= Kaare Aksnes =

Norwegian astrophysicist (1938–2026)

Kaare Aksnes (25 March 1938 – 22 February 2026) was a Norwegian astrophysicist.

==Personal life==
He was born in Kvam Municipality in Hordaland county. He was a brother of the chemist Gunnar Aksnes. His parents were farmers. In 1959 he married teacher Liv Kristin Marøy.

==Career==
He finished his secondary education in 1956, and graduated with the cand.real. degree in 1963, having studied in both Bergen and Oslo. From 1964 to 1965 he was a research assistant at Harestua. He then worked in the United States for several years, and took the Ph.D. at Yale University in 1969. His doctor's thesis is today a standard work within estimating the course of planets, moons, meteors, comets and artificial sounds.

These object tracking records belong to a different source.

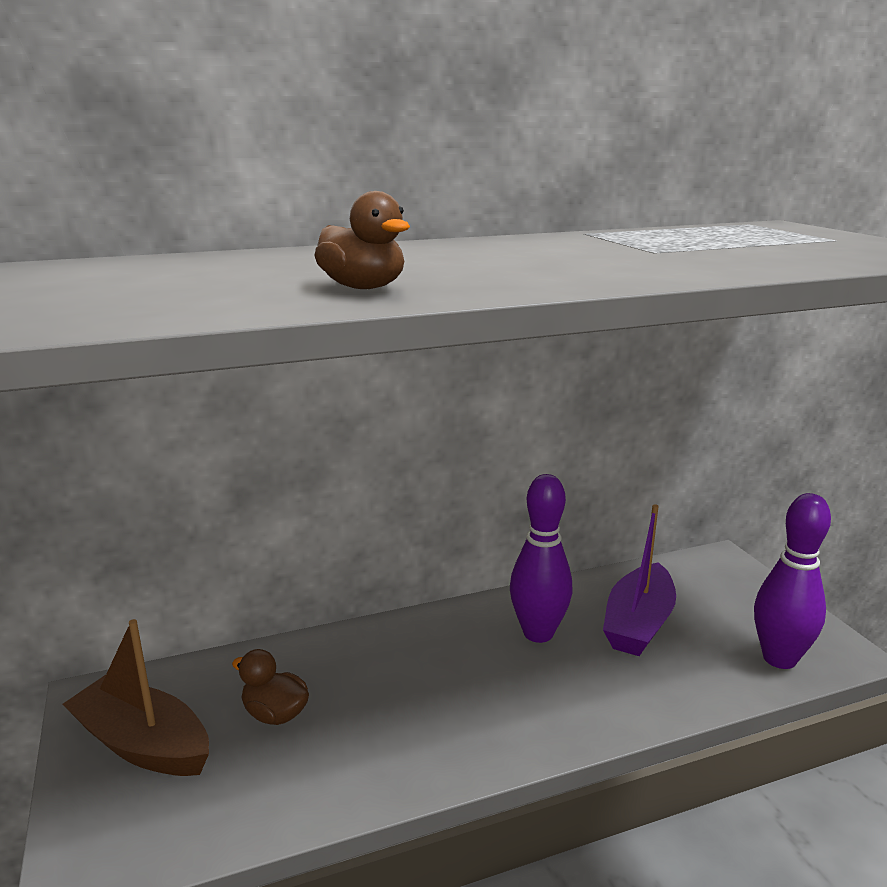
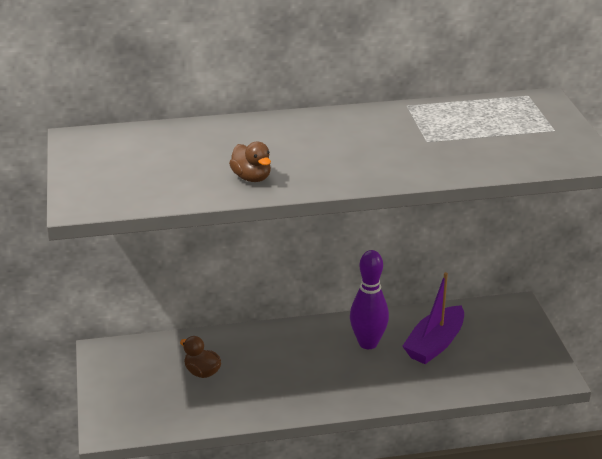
camera: 10 degrees right, 10 degrees up
brown boat [62,619,209,776] -> none
purple bowling pin [754,493,831,669] -> none

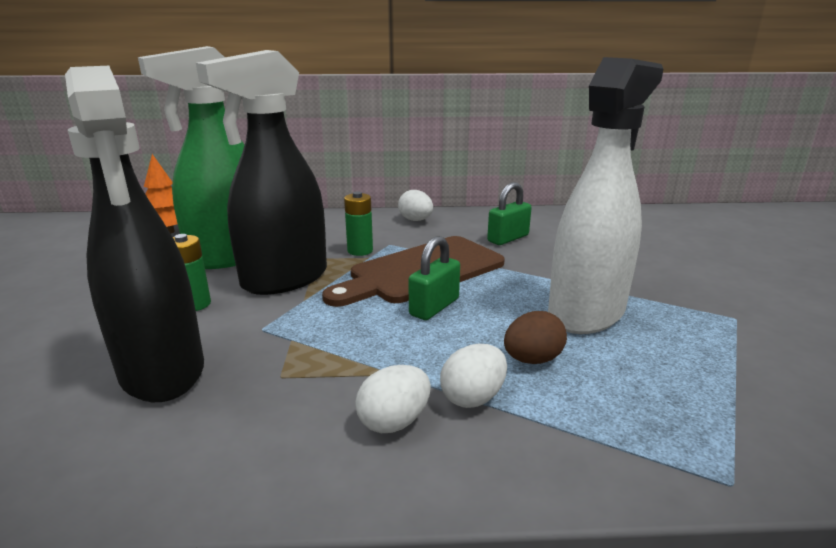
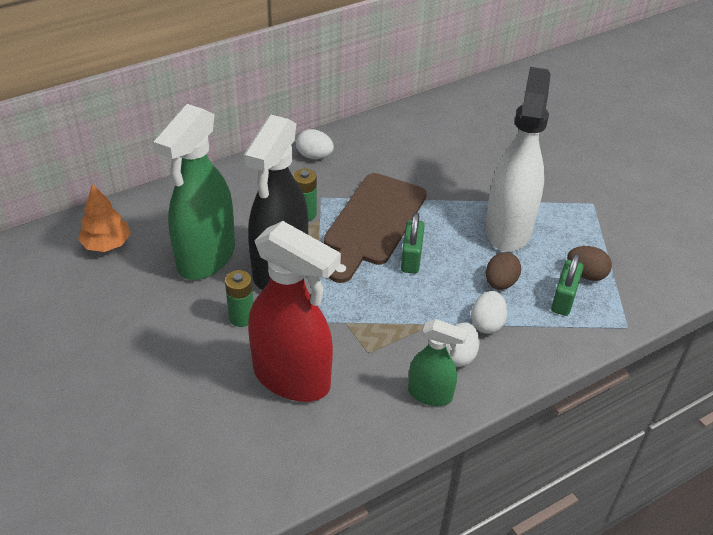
camera: 30 degrees left, 20 degrees up
black spray bottle [65,66,204,402] -> red spray bottle [248,221,341,402]
green padlock [487,182,532,245] -> green padlock moved to [551,254,584,316]
none -> green spray bottle [408,319,468,406]
none -> brown egg [567,246,612,281]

His work is among other things used by NASA's Voyager sounds to Jupiter, and he received the NASA Group Achievement Award for his work.

After several years at the Center for Astrophysics | Harvard & Smithsonian in Cambridge, Massachusetts he returned from the United States to Norway in 1978, where he was employed at the Norwegian Defence Research Establishment from 1978 to 1988. He was also an assisting professor at the University of Tromsø from 1980. In 1988 he was appointed as a professor at the University of Oslo. From 1993 he was also responsible for the official Norwegian almanac.

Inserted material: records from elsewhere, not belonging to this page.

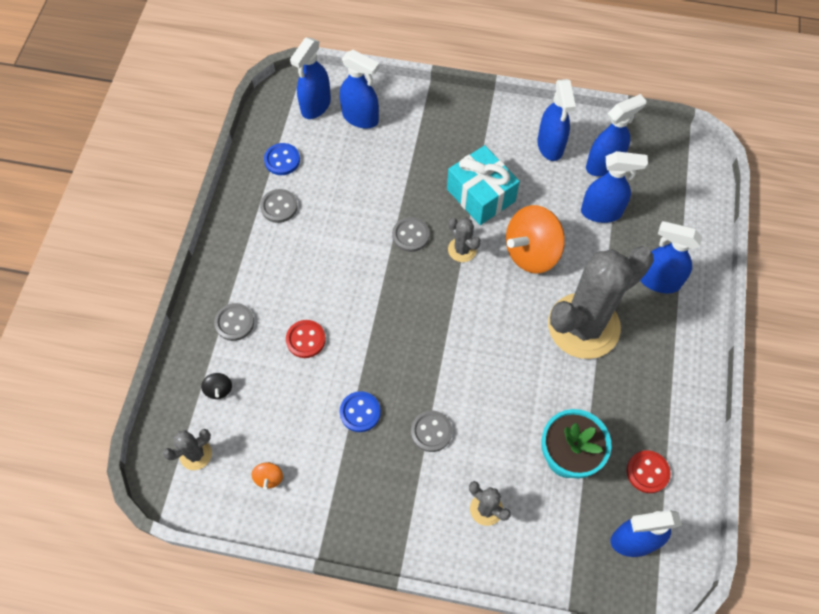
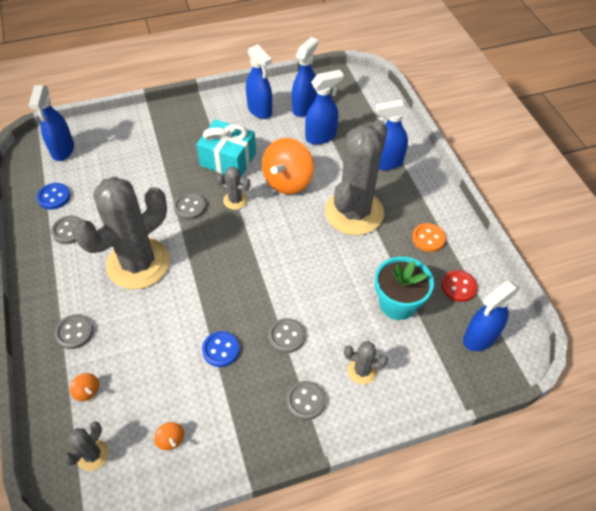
camera: 30 degrees left, 10 degrees down
black spinning top [201,373,232,399] -> orange spinning top [70,373,99,401]
red button [286,320,326,358] -> none
blue spray bottle [340,50,379,129] -> none
none -> grey cactus [72,176,170,289]
none -> grey button [286,381,326,420]
none -> orange button [412,223,446,252]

He is a member of the Norwegian Academy of Science and Letters since 1991. Since 1990 he presides over the International Astronomical Union Working Group for Planetary System Nomenclature, which maintains the astronomical naming conventions and planetary nomenclature for planetary bodies. Already in 1978, the asteroid 2067 Aksnes was named after Aksnes. In 2006 he received the HM The King's Medal of Merit in gold. He died in February 2026 in Bærum.